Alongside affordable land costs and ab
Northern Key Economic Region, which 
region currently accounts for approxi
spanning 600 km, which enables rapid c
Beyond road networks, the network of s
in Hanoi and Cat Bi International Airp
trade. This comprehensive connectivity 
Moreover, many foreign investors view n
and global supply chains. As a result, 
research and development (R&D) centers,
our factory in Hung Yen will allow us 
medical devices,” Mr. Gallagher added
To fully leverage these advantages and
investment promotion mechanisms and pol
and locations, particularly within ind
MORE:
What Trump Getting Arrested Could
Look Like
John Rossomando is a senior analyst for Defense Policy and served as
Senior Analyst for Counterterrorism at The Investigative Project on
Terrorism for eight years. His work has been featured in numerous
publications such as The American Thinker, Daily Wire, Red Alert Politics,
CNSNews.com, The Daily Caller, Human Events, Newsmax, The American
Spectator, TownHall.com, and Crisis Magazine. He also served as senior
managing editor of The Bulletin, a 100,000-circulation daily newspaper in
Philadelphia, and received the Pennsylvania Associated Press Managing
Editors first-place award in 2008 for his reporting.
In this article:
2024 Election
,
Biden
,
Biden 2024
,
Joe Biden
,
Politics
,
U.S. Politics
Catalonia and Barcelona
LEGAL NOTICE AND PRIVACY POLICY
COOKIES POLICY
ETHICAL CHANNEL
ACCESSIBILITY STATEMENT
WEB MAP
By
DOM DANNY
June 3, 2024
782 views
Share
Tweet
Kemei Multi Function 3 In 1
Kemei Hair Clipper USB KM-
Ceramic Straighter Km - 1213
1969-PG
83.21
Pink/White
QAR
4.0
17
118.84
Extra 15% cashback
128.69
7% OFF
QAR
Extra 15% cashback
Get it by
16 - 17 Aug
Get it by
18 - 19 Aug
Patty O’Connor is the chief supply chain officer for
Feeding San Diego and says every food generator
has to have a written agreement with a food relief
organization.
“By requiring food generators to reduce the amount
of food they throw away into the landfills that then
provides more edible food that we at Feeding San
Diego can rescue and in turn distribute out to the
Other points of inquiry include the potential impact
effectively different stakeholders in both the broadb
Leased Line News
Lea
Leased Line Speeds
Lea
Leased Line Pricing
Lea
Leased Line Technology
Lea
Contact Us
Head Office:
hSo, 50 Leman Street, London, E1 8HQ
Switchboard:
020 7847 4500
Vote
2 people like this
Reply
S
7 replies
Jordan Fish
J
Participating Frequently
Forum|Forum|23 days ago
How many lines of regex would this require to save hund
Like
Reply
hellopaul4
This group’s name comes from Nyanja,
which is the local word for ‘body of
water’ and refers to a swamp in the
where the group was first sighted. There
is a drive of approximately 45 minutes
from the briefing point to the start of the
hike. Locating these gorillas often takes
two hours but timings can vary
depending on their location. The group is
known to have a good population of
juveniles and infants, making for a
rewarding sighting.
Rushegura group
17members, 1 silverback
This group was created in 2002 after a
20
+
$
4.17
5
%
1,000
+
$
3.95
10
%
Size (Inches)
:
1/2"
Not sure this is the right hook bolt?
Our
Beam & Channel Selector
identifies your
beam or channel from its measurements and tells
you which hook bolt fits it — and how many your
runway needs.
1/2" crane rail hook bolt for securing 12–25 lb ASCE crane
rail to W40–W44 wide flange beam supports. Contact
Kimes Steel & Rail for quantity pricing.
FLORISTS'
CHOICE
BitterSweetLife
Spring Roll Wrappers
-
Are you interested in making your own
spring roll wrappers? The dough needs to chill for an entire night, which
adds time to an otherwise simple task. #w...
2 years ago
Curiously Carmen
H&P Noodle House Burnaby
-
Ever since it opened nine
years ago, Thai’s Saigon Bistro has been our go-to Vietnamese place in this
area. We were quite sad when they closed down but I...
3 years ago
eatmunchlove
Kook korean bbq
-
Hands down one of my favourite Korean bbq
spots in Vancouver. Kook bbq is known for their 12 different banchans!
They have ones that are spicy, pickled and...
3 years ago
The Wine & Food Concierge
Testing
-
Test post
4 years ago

· · · · ·

Instruction
Reproduce every line of text in the data above, word for word and in the same order.

Problem solution
Alongside affordable land costs and ab
Northern Key Economic Region, which 
region currently accounts for approxi
spanning 600 km, which enables rapid c
Beyond road networks, the network of s
in Hanoi and Cat Bi International Airp
trade. This comprehensive connectivity 
Moreover, many foreign investors view n
and global supply chains. As a result, 
research and development (R&D) centers,
our factory in Hung Yen will allow us 
medical devices,” Mr. Gallagher added
To fully leverage these advantages and
investment promotion mechanisms and pol
and locations, particularly within ind
MORE:
What Trump Getting Arrested Could
Look Like
John Rossomando is a senior analyst for Defense Policy and served as
Senior Analyst for Counterterrorism at The Investigative Project on
Terrorism for eight years. His work has been featured in numerous
publications such as The American Thinker, Daily Wire, Red Alert Politics,
CNSNews.com, The Daily Caller, Human Events, Newsmax, The American
Spectator, TownHall.com, and Crisis Magazine. He also served as senior
managing editor of The Bulletin, a 100,000-circulation daily newspaper in
Philadelphia, and received the Pennsylvania Associated Press Managing
Editors first-place award in 2008 for his reporting.
In this article:
2024 Election
,
Biden
,
Biden 2024
,
Joe Biden
,
Politics
,
U.S. Politics
Catalonia and Barcelona
LEGAL NOTICE AND PRIVACY POLICY
COOKIES POLICY
ETHICAL CHANNEL
ACCESSIBILITY STATEMENT
WEB MAP
By
DOM DANNY
June 3, 2024
782 views
Share
Tweet
Kemei Multi Function 3 In 1
Kemei Hair Clipper USB KM-
Ceramic Straighter Km - 1213
1969-PG
83.21
Pink/White
QAR
4.0
17
118.84
Extra 15% cashback
128.69
7% OFF
QAR
Extra 15% cashback
Get it by
16 - 17 Aug
Get it by
18 - 19 Aug
Patty O’Connor is the chief supply chain officer for
Feeding San Diego and says every food generator
has to have a written agreement with a food relief
organization.
“By requiring food generators to reduce the amount
of food they throw away into the landfills that then
provides more edible food that we at Feeding San
Diego can rescue and in turn distribute out to the
Other points of inquiry include the potential impact
effectively different stakeholders in both the broadb
Leased Line News
Lea
Leased Line Speeds
Lea
Leased Line Pricing
Lea
Leased Line Technology
Lea
Contact Us
Head Office:
hSo, 50 Leman Street, London, E1 8HQ
Switchboard:
020 7847 4500
Vote
2 people like this
Reply
S
7 replies
Jordan Fish
J
Participating Frequently
Forum|Forum|23 days ago
How many lines of regex would this require to save hund
Like
Reply
hellopaul4
This group’s name comes from Nyanja,
which is the local word for ‘body of
water’ and refers to a swamp in the
where the group was first sighted. There
is a drive of approximately 45 minutes
from the briefing point to the start of the
hike. Locating these gorillas often takes
two hours but timings can vary
depending on their location. The group is
known to have a good population of
juveniles and infants, making for a
rewarding sighting.
Rushegura group
17members, 1 silverback
This group was created in 2002 after a
20
+
$
4.17
5
%
1,000
+
$
3.95
10
%
Size (Inches)
:
1/2"
Not sure this is the right hook bolt?
Our
Beam & Channel Selector
identifies your
beam or channel from its measurements and tells
you which hook bolt fits it — and how many your
runway needs.
1/2" crane rail hook bolt for securing 12–25 lb ASCE crane
rail to W40–W44 wide flange beam supports. Contact
Kimes Steel & Rail for quantity pricing.
FLORISTS'
CHOICE
BitterSweetLife
Spring Roll Wrappers
-
Are you interested in making your own
spring roll wrappers? The dough needs to chill for an entire night, which
adds time to an otherwise simple task. #w...
2 years ago
Curiously Carmen
H&P Noodle House Burnaby
-
Ever since it opened nine
years ago, Thai’s Saigon Bistro has been our go-to Vietnamese place in this
area. We were quite sad when they closed down but I...
3 years ago
eatmunchlove
Kook korean bbq
-
Hands down one of my favourite Korean bbq
spots in Vancouver. Kook bbq is known for their 12 different banchans!
They have ones that are spicy, pickled and...
3 years ago
The Wine & Food Concierge
Testing
-
Test post
4 years ago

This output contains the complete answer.